Start of Exercise data

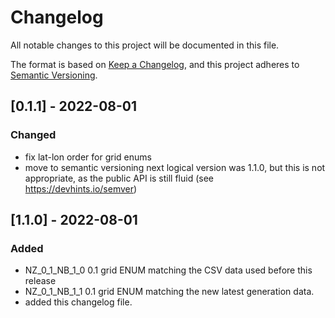# Changelog

All notable changes to this project will be documented in this file.

The format is based on [Keep a Changelog](https://keepachangelog.com/en/1.0.0/),
and this project adheres to [Semantic Versioning](https://semver.org/spec/v2.0.0.html).

## [0.1.1] - 2022-08-01

### Changed
 - fix lat-lon order for grid enums
 - move to semantic versioning
   next logical version was 1.1.0, but this is not appropriate, as the public API is still fluid (see https://devhints.io/semver)

## [1.1.0] - 2022-08-01

### Added
 - NZ_0_1_NB_1_0 0.1 grid ENUM matching the CSV data used before this release
 - NZ_0_1_NB_1_1 0.1 grid ENUM matching the new latest generation data.
 - added this changelog file.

End of Exercise data

### How to complete this task
Each entry above has to be set down again verbatim, except for its pictures.

### Result
# Changelog

All notable changes to this project will be documented in this file.

The format is based on [Keep a Changelog](https://keepachangelog.com/en/1.0.0/),
and this project adheres to [Semantic Versioning](https://semver.org/spec/v2.0.0.html).

## [0.1.1] - 2022-08-01

### Changed
 - fix lat-lon order for grid enums
 - move to semantic versioning
   next logical version was 1.1.0, but this is not appropriate, as the public API is still fluid (see https://devhints.io/semver)

## [1.1.0] - 2022-08-01

### Added
 - NZ_0_1_NB_1_0 0.1 grid ENUM matching the CSV data used before this release
 - NZ_0_1_NB_1_1 0.1 grid ENUM matching the new latest generation data.
 - added this changelog file.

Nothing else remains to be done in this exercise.